Comparison of cytokine changes in three different lipoprotein apheresis systems in an ex vivo whole blood model
AuthorHardersen, Randolf Inge; Enebakk, Terje; Christiansen, Dorte; Ludviksen, Judith K; Mollnes, Tom Eirik; Lappegård, Knut Tore; Hovland, Anders
Methods - We evaluated how whole blood adsorption, dextran sulfate plasma adsorption, and double filtration plasmapheresis lipoprotein apheresis systems affected cytokine concentrations, using a human whole blood ex vivo model differentiating the effect of the lipoprotein apheresis and plasma separation columns and describing temporal changes.

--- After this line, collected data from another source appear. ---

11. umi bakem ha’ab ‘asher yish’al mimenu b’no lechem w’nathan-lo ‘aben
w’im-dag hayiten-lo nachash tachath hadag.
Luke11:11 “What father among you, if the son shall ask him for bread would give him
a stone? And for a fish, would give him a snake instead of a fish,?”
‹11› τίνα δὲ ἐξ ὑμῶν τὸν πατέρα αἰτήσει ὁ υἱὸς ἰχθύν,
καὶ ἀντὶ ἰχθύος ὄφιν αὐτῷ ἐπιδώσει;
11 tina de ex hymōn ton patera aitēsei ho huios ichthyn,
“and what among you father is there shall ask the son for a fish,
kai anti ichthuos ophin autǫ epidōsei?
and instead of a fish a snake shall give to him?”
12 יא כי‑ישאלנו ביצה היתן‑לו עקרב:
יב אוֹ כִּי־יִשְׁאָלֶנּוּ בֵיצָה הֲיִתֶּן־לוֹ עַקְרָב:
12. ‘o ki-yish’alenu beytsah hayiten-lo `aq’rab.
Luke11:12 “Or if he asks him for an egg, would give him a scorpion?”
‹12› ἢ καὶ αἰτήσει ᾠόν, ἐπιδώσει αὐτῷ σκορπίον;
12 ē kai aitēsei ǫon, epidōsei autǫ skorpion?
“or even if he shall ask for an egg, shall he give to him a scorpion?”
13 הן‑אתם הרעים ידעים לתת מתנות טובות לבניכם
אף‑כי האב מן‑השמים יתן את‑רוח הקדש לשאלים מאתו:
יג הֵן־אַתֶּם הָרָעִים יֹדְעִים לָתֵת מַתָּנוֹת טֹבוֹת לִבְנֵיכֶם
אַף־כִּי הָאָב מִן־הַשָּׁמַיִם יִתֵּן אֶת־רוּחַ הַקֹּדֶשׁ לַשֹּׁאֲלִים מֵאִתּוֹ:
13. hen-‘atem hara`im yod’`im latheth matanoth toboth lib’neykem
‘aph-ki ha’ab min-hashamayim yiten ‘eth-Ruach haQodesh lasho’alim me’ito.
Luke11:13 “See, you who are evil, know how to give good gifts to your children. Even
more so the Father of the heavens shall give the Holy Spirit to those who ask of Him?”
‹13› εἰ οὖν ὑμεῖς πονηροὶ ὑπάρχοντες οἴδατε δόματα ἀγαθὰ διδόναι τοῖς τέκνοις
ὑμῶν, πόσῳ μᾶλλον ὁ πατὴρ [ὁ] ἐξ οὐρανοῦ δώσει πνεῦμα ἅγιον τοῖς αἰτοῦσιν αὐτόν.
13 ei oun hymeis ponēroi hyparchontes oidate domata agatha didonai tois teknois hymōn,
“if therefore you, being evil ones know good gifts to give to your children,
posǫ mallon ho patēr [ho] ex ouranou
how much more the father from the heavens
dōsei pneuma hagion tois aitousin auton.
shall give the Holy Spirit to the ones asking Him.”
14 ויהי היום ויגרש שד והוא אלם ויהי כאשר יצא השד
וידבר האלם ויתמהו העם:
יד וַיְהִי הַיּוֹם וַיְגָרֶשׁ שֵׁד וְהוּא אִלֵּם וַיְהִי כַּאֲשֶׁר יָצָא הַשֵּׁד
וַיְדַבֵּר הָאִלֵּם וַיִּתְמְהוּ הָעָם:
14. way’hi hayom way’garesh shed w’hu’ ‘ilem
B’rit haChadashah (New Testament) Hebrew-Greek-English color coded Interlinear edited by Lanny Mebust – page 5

Results - Compared to the control bag, the whole blood adsorption system reduced Interferon‐γ (IFN‐γ), IL‐8, IL‐1ra, eotaxin, tumor necrosis factor (TNF), monocyte chemoattractant protein 1 (MCP‐1), platelet derived growth factor (PDGF)‐BB, regulated on activation T cell expressed and secreted (RANTES), macrophage inflammatory protein‐1β (MIP‐1β), and IP‐10 (P < .05). The dextran sulfate plasma adsorption system reduced IFN‐γ, IL‐8, IL‐1ra, eotaxin, TNF, MCP‐1, PDGF‐BB, MIP‐1β, and IP‐10 (P < .05). Vascular endothelial growth factor (VEGF) and granulocyte macrophage colony stimulating factor (GM‐CSF) were increased in the whole blood and dextran sulfate plasma adsorption systems (P < .05). The double filtration plasmapheresis system reduced IFN‐γ, IL‐1ra, TNF, MIP‐1β, and IP‐10 (P < .05), while MCP‐1,VEGF, GM‐CSF, and RANTES were increased (P < .05). The plasma separation column increased concentration of RANTES, and was a barrier to reduction of eotaxin. Temporal patterns of concentration change indicated first pass increase of PDGF‐BB and first pass reduction of IP‐10.
Conclusion - There were marked differences in how the three systems affected total and temporal cytokine concentration changes in this in vitro model, as well as compared to former in vivo studies.